“I praise you because I am fearfully and wonderfully made;
your works are wonderful, I know that full well.”
Hey y’all. I’m so thankful that you’re here reading this right now. This week we are going to talk about Psalm 139:14.
To be honest, I could take this verse and talk about it for hours. There are SO many ways to interpret it, but I’m going to start with the most basic. Loving yourself.
Okay. I know loving yourself is so hard. Society is full of these “perfect” women with a size 0 waist, perfect skin, and flawless hair. But not everyone looks like that, in fact, the majority of women don’t. But that DOES NOT mean you aren’t beautiful. You are; you are God’s miraculous creation.
Like most people, I struggle with self deprecation. I pick out any little
“flaw” and bash myself over the tiny things. I’ll be vulnerable and list a few examples :))

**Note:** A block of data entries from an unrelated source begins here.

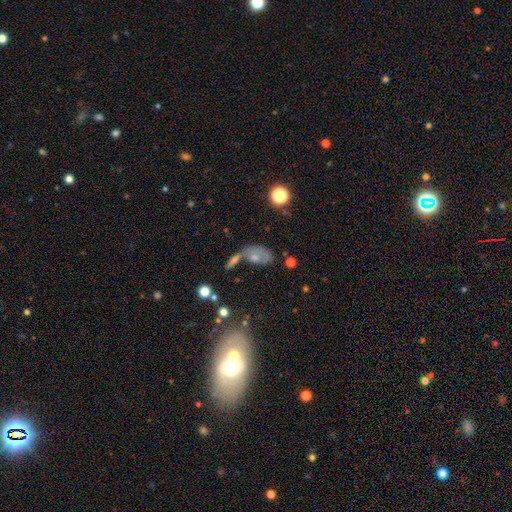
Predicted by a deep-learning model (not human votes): smooth_or_featured: smooth (p=0.54) [alt: featured or disk p=0.32]
how_rounded: in between (p=0.82) [alt: round p=0.13]
merging: merger (p=0.42) [alt: none p=0.27]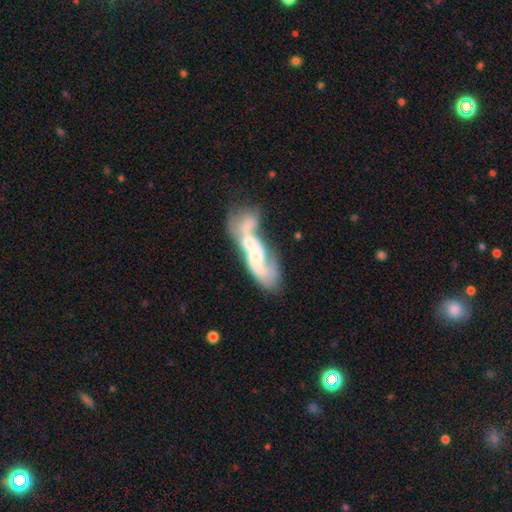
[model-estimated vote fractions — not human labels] Morphology: type=featured or disk (68%); edge-on=no (89%); bar=no (64%); spiral arms=yes (65%); bulge=moderate (46%); merging=merger (63%).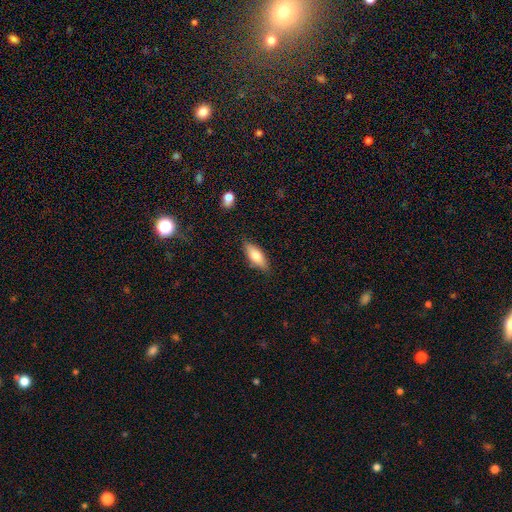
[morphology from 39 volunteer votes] Volunteers were most divided on "merging": none: 71%, minor disturbance: 26%, major disturbance: 3%, merger: 0%. More confident: smooth or featured — smooth (79%); how rounded — in between (77%).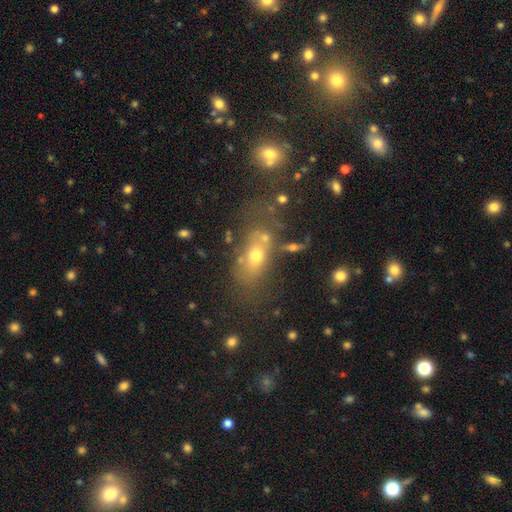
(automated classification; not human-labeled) smooth-or-featured: smooth: 59% | featured or disk: 23% | star or artifact: 18%
  how-rounded: in between: 70% | round: 21% | cigar-shaped: 9%
  merging: none: 48% | merger: 22% | minor disturbance: 17% | major disturbance: 13%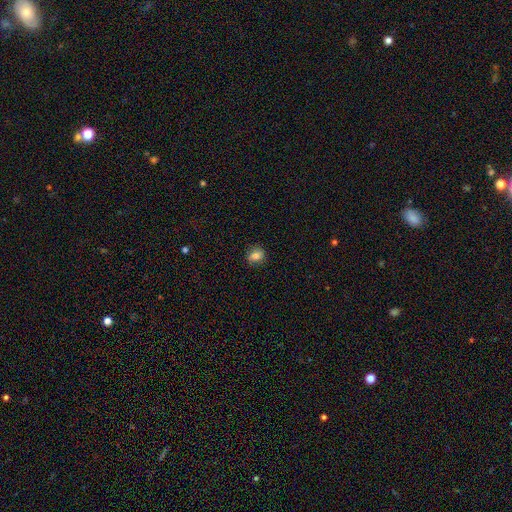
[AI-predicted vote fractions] A smooth galaxy with no disk features (81%) that is round (60%). Merging: none (84%).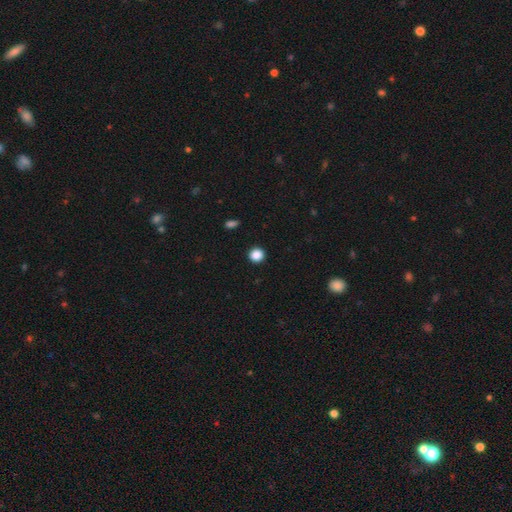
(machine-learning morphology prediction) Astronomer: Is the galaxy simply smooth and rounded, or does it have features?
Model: smooth — 87%.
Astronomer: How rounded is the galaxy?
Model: round — 90%.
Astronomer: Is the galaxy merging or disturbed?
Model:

•i bash myself over small pimples
•i hate my laugh
•i hate Hate HATE my teeth
•i hate being alone so the second i am, i jump to the stupid conclusion that i’m hated
•i hate my hair
•i’m too pale
•my nose is too big
•my voice sounds like a child
•i’m awful at math
•i feel like i always disappoint my parents
The list could go on and on. Truth be told, I hate myself. And I shouldn’t. Because I am fearfully and wonderfully made. But I neglect to realize this. I think social media is one of the reasons why I hate myself so much. I get dressed up and feel so cute when I get together with my friends, but the second I receive the pictures we took, I begin to pick out every flaw. Then I beginning editing them. Now, photo-shop, or “editing” can be harmless at first. Brightening eyes, cropping photos, and applying a filter can be harmless. But my editing is not harmless.
Firstly, I put the image into an editing app where I ALWAYS smooth my face, even if there is not anything wrong. Then I brighten my eyes, whiten my teeth, and sometimes I make my nose smaller. Next, I put the image into ANOTHER app and repeat the process until I look as artificial as possible. It’s in those moments where I bash myself for editing the picture so excessively, and sometimes I start all over.

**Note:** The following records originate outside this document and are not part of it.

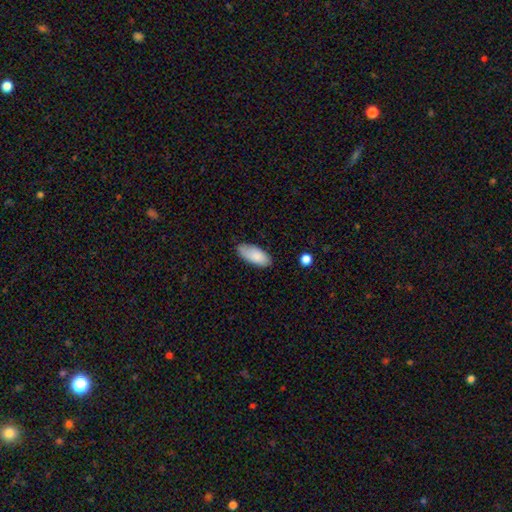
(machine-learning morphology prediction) type=smooth (85%); roundness=in between (88%); merging=none (77%).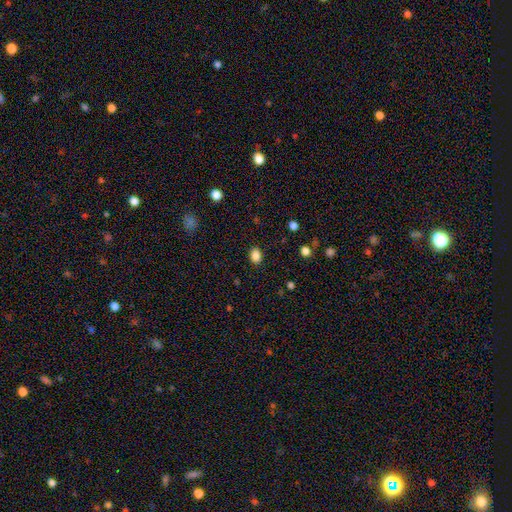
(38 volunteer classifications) Morphology: type=smooth (95%); roundness=round (61%); merging=none (92%).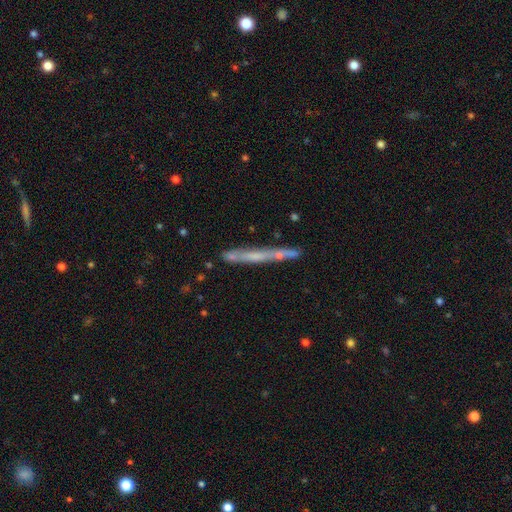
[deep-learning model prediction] Q: Smooth or featured?
A: featured or disk (53%); runner-up: smooth (39%)
Q: Edge-on disk?
A: yes (90%); runner-up: no (10%)
Q: Merging?
A: none (78%); runner-up: minor disturbance (14%)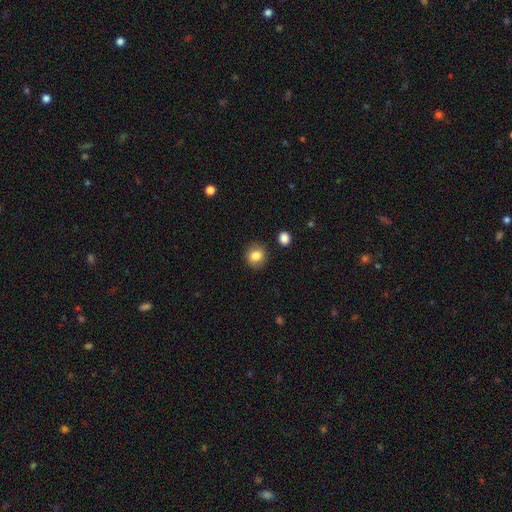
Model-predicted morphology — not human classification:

If you’re confused, i’ll just let you know that I am too. Why do i feel like i have to change myself so much? that’s a good question.
It all goes back to the fact that I don’t recognize that I’m fearfully and wonderfully made.
The truth is, so many girls these days feel the same way i do. I’m so blessed that it isn’t worse for me. And i feel like girls need a break. There are SO MANY confinements that girls feel like they have to fit into in order to be considered “beautiful.” Society wants plastic barbies.
But God didn’t create us to look like plastic. Plastic is man made, not fearfully and wonderfully made.
So my challenge for myself and for y’all this week is to recognize your beauty. Ignore society’s standards. Look in the mirror and compliment yourself. Make a list of the things you love about yourself. Here’s mine:
Though my list about what I love is a lot shorter than the things I hate, I’m happy with it, and I’m learning to love myself more and more every day!
God loves the messy, broken, and shameful list of what we hate. But He loves the strong, powerful, amazing list of what we love more.
You are beautiful. You are Fearfully and Wonderfully made. Remember it always!